I was fortunate enough to go to a boarding school for high school. This was not because my parents were rich or I got an amazing scholarship, no. It’s because my parents worked for a company that paid for it. Maybe you think that a fifteen year old is too young to leave home? Well, let me tell you, I was nervous, but I was ready. My raging teen hormones had reached a level that was seriously conflicting with my mom’s menopausal hormones.
Hey nature! This is a stupid trick! Menopause should be dependent on when your child leaves home. If they stay forever, at least you’ll be able to think, “gee, I never had to go through that damn menopause crap.” After all, you’ll have to find some bright nugget if your kid is still at home on their 50th birthday.
I sat down before my prospective school catalogues. They were all on the East Coast, except for a Catholic all girls school in Washington State. Yea. Right. Like I would consider that. I started taking note of the ratios of girls to boys. Once I had narrowed the stack of catalogues down to the few that had at most a ratio of 1:3 I began to look at the stock photography. Well. Sure, I can lay on the grass in New England like anyone. BUT, can I do it in a uniform? Ew! I was totally grossed out. Out of the stack went a few more catalogues. I was down to two.
Blair Academy and Suffield Academy.
Essentially the same schools, just slightly different New England locations. One was in New Jersey and one was in Connecticut. Did I mention that I had the option to go anywhere in the world? You’d think that at a time like this your parents would step in and tell you that “you are an IDIOT! Go to Spain! Go to Italy! Go to Aruba!” Instead, they left the decision up to me.
I was an American teenager living in Saudi Arabia, and I have to admit, I missed the idea of being American.
The idea of being American to my teenage self: hanging out with Cory Haim and Cory Feldman, drinking can after can of diet Coke, going to the mall, wearing current styles (not the styles of 6-12 months ago. Madonna was already on to her pointed bra stage when we were sporting lace gloves and perms), listening to boom boxes while people break-danced on a piece of cardboard next to me, going to fast food restaurants (with my boys, Cory and Cory), and for some reason imagining boy after boy hanging on my every word.
I was going to be an American in America!
I poured over the catalogues again. Suffield or Blair. Blair or Suffield. This was a big important decision. I put it off. I turned 15. Time was running out. I grabbed those catalogues a final time. My best friend was going to Suffield. This should be a no brainer. BUT. Suffield didn’t allow jeans as a part of their dress code. How the hell were boys going to fall madly in love with me if I couldn’t wear jeans? Really? Sorry BFF.
It came down to you or the jeans, and I chose the jeans.
The ratio of girls to boys wasn’t too shabby either. I was outnumbered 3 to 1.
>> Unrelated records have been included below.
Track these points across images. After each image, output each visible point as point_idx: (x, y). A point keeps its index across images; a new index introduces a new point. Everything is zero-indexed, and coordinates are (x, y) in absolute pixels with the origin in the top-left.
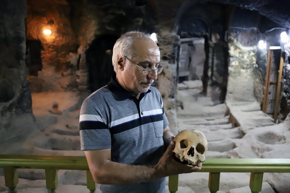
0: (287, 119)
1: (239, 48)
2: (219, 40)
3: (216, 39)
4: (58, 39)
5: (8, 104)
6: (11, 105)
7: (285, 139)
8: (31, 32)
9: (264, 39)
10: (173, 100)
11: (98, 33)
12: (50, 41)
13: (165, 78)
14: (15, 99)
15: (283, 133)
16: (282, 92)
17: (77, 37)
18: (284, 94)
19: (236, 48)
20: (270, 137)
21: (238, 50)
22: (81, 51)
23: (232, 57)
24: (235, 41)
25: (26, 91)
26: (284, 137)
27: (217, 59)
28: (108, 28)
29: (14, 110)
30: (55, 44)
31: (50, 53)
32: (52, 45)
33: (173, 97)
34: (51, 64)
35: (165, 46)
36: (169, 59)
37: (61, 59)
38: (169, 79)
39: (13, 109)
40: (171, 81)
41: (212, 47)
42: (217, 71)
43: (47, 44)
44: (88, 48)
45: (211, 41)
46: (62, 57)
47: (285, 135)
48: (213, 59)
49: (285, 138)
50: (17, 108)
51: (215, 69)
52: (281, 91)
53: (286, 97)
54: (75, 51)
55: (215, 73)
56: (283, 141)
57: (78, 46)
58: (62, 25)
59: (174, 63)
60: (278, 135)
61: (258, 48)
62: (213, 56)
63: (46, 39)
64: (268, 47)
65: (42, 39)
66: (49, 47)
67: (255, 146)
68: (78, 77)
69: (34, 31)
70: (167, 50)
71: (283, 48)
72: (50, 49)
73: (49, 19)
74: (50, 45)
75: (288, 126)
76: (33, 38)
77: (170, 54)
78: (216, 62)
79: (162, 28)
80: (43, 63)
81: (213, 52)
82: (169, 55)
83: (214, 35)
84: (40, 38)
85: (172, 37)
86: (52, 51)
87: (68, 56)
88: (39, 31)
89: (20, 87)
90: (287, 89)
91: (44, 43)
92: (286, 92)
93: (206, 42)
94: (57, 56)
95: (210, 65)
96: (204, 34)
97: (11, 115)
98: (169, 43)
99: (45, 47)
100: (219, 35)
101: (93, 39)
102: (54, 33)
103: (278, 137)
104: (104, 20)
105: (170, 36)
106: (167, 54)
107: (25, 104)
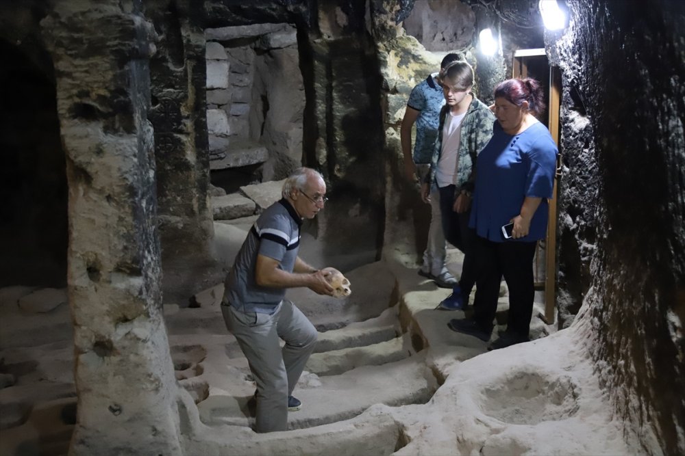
0: (582, 310)
1: (416, 58)
2: (346, 30)
3: (334, 26)
7: (575, 396)
9: (495, 21)
10: (138, 282)
13: (93, 196)
15: (569, 368)
16: (562, 214)
18: (569, 219)
19: (406, 57)
20: (527, 387)
21: (414, 66)
23: (395, 91)
24: (401, 32)
26: (573, 387)
27: (343, 100)
33: (135, 272)
35: (79, 62)
36: (105, 116)
38: (109, 198)
40: (120, 205)
41: (321, 60)
42: (346, 143)
45: (320, 35)
47: (575, 377)
48: (329, 101)
49: (576, 390)
51: (339, 137)
52: (559, 209)
53: (574, 231)
55: (342, 153)
56: (568, 403)
59: (130, 129)
60: (552, 379)
61: (477, 56)
62: (329, 89)
64: (508, 48)
67: (468, 436)
70: (89, 79)
71: (553, 51)
75: (585, 339)
77: (103, 92)
78: (340, 110)
81: (329, 76)
82: (101, 99)
83: (326, 11)
85: (107, 21)
90: (575, 201)
92: (574, 212)
93: (302, 38)
95: (321, 123)
96: (291, 8)
98: (95, 49)
100: (345, 10)
103: (552, 386)
106: (93, 95)
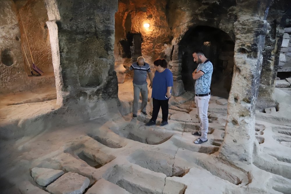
4: (155, 32)
5: (95, 89)
6: (98, 90)
8: (134, 27)
10: (249, 105)
11: (191, 24)
12: (149, 34)
13: (240, 77)
14: (102, 85)
17: (171, 29)
22: (174, 42)
25: (112, 79)
28: (200, 19)
29: (101, 94)
30: (152, 36)
31: (148, 45)
32: (150, 37)
33: (249, 102)
34: (148, 54)
35: (243, 35)
36: (248, 52)
37: (157, 50)
38: (245, 78)
39: (99, 94)
40: (248, 80)
43: (146, 37)
44: (181, 39)
46: (158, 48)
50: (103, 93)
54: (169, 43)
57: (172, 38)
58: (158, 18)
59: (255, 57)
63: (145, 32)
65: (142, 32)
66: (148, 39)
68: (171, 67)
69: (137, 25)
70: (246, 40)
72: (149, 41)
73: (149, 14)
74: (149, 38)
76: (135, 32)
77: (249, 45)
79: (241, 11)
80: (142, 53)
82: (248, 47)
84: (141, 32)
85: (254, 22)
86: (150, 43)
87: (163, 47)
88: (140, 25)
89: (107, 75)
91: (144, 35)
94: (154, 48)
97: (98, 98)
98: (249, 31)
99: (144, 39)
101: (185, 31)
102: (152, 27)
104: (197, 11)
105: (251, 20)
106: (246, 46)
107: (111, 90)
I packed my 15-year-old valuables, which consisted of my vast tape cassette collection and jeans. We flew to New Jersey. We got lost at least ten times. Then, in our rented van, “Red Red Wine” came on the radio. I stopped listening to my parents argue about directions. I looked out the window. There were gorgeous giant trees. There were rolling hills. This was actually quite beautiful. Maybe I’d learn to drink some red wine at a place like this. We pulled up the “driveway” along with the exquisite cars of the other parents that were making giant pools of drool fall from my dad’s lips. I unpacked and settled in. My parents left. Without shedding a tear, I might add.
I was free.
I was at boarding school!
I ate raisin-ettes by the crateful, danced to Two Live Crew with my best friends, I fell in and out of love (sometimes in the same day), and sometimes I scrounged up enough change in the couches to buy a diet Coke.
It’s official: I was American.
Not quite all I hope for. As I traveled back and forth across the word, writing love letters to my boyfriend of the moment (who was NEITHER CORY) I started to see the reality.
No one I knew could breakdance.
Most people ate McDonald’s DAILY, and it showed. Sometimes the ratio of boys to girls means there’s more boys around, but our of that 3:1 ratio, 1/3 are red necks, 1/3 are gay, and the other 1/3 are not even close to resembling a Lost Boy. Americans really did have a tendency to be loud. They often exhibited a certain arrogance. While traveling, they were unattractive in almost every way (myself included – never could handle that red red wine – memorably demonstrated on a flight to Amsterdam when I released that red red wine in a most unglamourous fashion). What had I done?
The important thing here is that I got my wish. I was born American and I had returned to my country of origin. But I missed my shwarmas. I missed the random garbage smell that would knock you over from a mysterious direction. I missed the incense. I missed the women in their black abayas casting sheepish, curious glances our way. I (almost) missed the stares of the Arab boys, because in Saudi I was different. I was blonde. That was enough. In New Jersey, I was one of many (yes, I know you are weeping for my hardship). But I kept my bubble strong.
I wore jeans almost every day for three years. And while I never saw either of the Corys, but I did see Lou Reed. Americana personified. Black leather, sunglasses, in the rolling hills of Jersey.
Good thing I was sporting my jeans. I’m sure it mattered to Lou.